▶ [TEXT UNDER STUDY]
Shuffle sharding on the read path - Cortex

Author: @pracucci, @tomwilkie, @pstibrany
Reviewers:
Date: August 2020
Status: Proposed, partially implemented

Background

Cortex currently supports sharding of tenants to a subset of the ingesters on the write path PR.

This feature is called “subring”, because it computes a subset of nodes registered to the hash ring. The aim of this feature is to improve isolation between tenants and reduce the number of tenants impacted by an outage.

This approach is similar to the techniques described in Amazon’s Shuffle Sharding article, but currently suffers from a non random selection of nodes (proposed solution below).

Cortex can be configured with a default subring size, and then it can be customized on a per-tenant basis. The per-tenant configuration is live reloaded during runtime and applied without restarting the Cortex process.

The subring sharding currently supports only the write-path. The read-path is not shuffle sharding aware. For example, an outage of more than one ingester with RF=3 will affect all tenants, or a particularly noisy tenant wrt queries has the ability to affect all tenants.

Goals

The Cortex read path should support shuffle sharding to isolate the impact of an outage in the cluster. The shard size must be dynamically configurable on a per-tenant basis during runtime.

This deliverable involves introducing shuffle sharding in:

Query-frontend → Querier (for queries sharding) PR #3113
Querier → Store-gateway (for blocks sharding) PR #3069
Querier→ Ingesters (for queries on recent data)
Ruler (for rule and alert evaluation)

Prerequisite: fix subring shuffling

The solution is implemented in https://github.com/cortexproject/cortex/pull/3090.

The problem

The subring is a subset of nodes that should be used for a specific tenant.

The current subring implementation doesn’t shuffle tenants across nodes. Given a tenant ID, it finds the first node owning the hash(tenant ID) token and then it picks N distinct consecutive nodes walking the ring clockwise.

For example, in a cluster with 6 nodes (numbered 1-6) and a replication factor of 3, three tenants (A, B, C) could have the following shards:

Tenant ID	Node 1	Node 2	Node 3	Node 4	Node 5
A	x	x	x
B		x	x	x
C			x	x	x

Proposal

We propose to build the subring picking N distinct and random nodes registered in the ring, using the following algorithm:

SID = tenant ID
SID = hash(SID)
Look for the node owning the token range containing FNV-1a(SID)
Loop to (2) until we’ve found N distinct nodes (where N is the shard size)

hash() function to be decided. The required property is to be strong enough to not generate loops across multiple subsequent hashing of the previous hash.

Query-frontend → Queriers shuffle sharding

Implemented in https://github.com/cortexproject/cortex/pull/3113.

How querier runs query-frontend jobs

Today each querier connects to each query-frontend instance, and calls a single “Process” method via gRPC.

“Process” is a bi-directional streaming gRPC method – using the server-to-client stream for sending requests from query-frontend to the querier, and client-to-server stream for returning results from querier to the query-frontend. NB this is the opposite of what might be considered normal. Query-frontend scans all its queues with pending query requests, and picks a query to execute based on a fair schedule between tenants.

The query request is then sent to an idle querier worker over the stream opened in the Process method, and the query-frontend then waits for a response from querier. This loop repeats until querier disconnects.

▶ [JOB 1]
Answer these questions from the Cortex shuffle sharding proposal:
(a) What status does the proposal list for itself?
(b) Which pull request implements the fix for subring shuffling?
(c) What is the name of the gRPC method each querier calls on every query-frontend instance?
▶ [JOB 2]
Resume the Cortex shuffle sharding proposal at the point where it stops.
The records after this point are separate material, not part of the Cortex shuffle sharding proposal.

▶ [LISTED RECORDS]
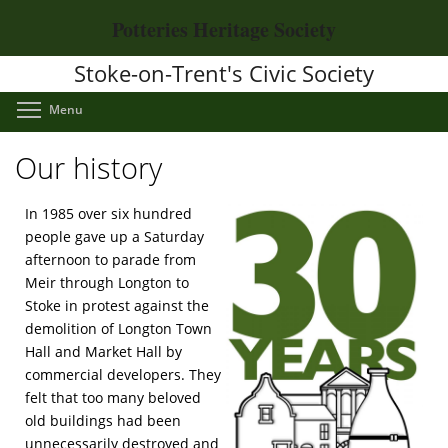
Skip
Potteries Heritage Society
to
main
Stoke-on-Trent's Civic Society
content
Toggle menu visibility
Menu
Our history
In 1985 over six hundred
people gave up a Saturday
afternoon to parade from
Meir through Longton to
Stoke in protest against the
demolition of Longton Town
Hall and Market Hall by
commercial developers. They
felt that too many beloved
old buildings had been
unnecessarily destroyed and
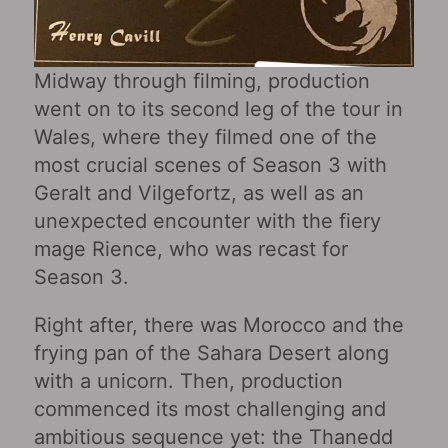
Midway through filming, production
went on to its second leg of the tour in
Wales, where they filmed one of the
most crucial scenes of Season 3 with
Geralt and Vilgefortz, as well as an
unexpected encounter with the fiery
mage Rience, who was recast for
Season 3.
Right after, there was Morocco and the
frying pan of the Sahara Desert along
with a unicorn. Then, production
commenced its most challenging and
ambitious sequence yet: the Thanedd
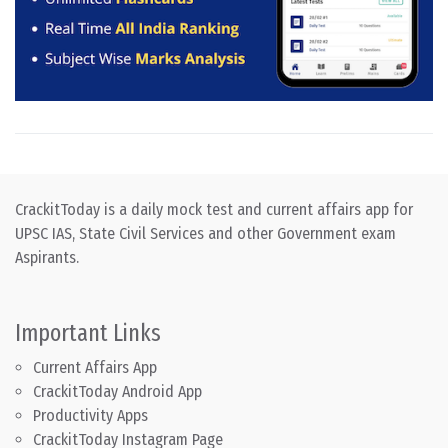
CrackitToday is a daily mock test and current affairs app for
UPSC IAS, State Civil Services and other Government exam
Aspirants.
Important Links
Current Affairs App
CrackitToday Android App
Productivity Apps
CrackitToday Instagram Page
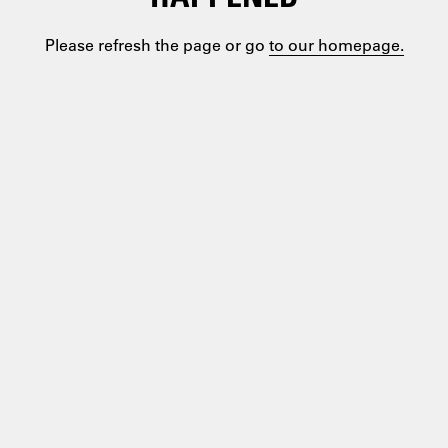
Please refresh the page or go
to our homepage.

▶ [EXERCISE RESPONSE 1]
(a) Proposed, partially implemented.
(b) https://github.com/cortexproject/cortex/pull/3090
(c) Process.

▶ [EXERCISE RESPONSE 2]
Proposal

To support shuffle sharding, Query-Frontends will keep a list of connected Queriers, and randomly (but consistently between query-frontends) choose N of them to distribute requests to. When Query-Frontend looks for the next request to send to a given querier, it will only consider tenants that “belong” to the Querier.

To choose N Queriers for a tenant, we propose to use a simple algorithm:

Sort all Queriers by their ID
SID = tenant ID
SID = hash(SID)
Pick the querier from the list of sorted queries with:

index = FNV-1a(SID) % number of Queriers 5. Loop to (3) until we’ve found N distinct queriers (where N is the shard size) and stop early if there aren’t enough queriers

hash() function to be decided. The required property is to be strong enough to not generate loops across multiple subsequent hashing of the previous hash.

Properties

Stability: this will produce the same result on all query-frontends as long as all queriers are connected to all query-frontends.
Simplicity: no external dependencies.
No consistent hashing: adding/removing queriers will cause “resharding” of tenants between queriers. While in general that’s not desirable property, queriers are stateless so it doesn’t seem to matter in this case.

Implementation notes

Caching: once this list of queriers to use for a tenant is computed in the query-frontend, it is cached in memory until queriers are added or removed. Per-tenant cache entries will have a TTL to discard tenants not “seen” since a while.
Querier ID: Query-frontends currently don’t have any identity for queriers. We need to introduce sending of a unique ID (eg. hostname) by querier to query-frontend when it calls “Process” method.
Backward-compatibility: when querier shuffle sharding is enabled, the system expects that both query-frontend and querier will run a compatible version. Cluster version upgrade will require to rollout new query-frontends and queriers first, and then enable shuffle sharding.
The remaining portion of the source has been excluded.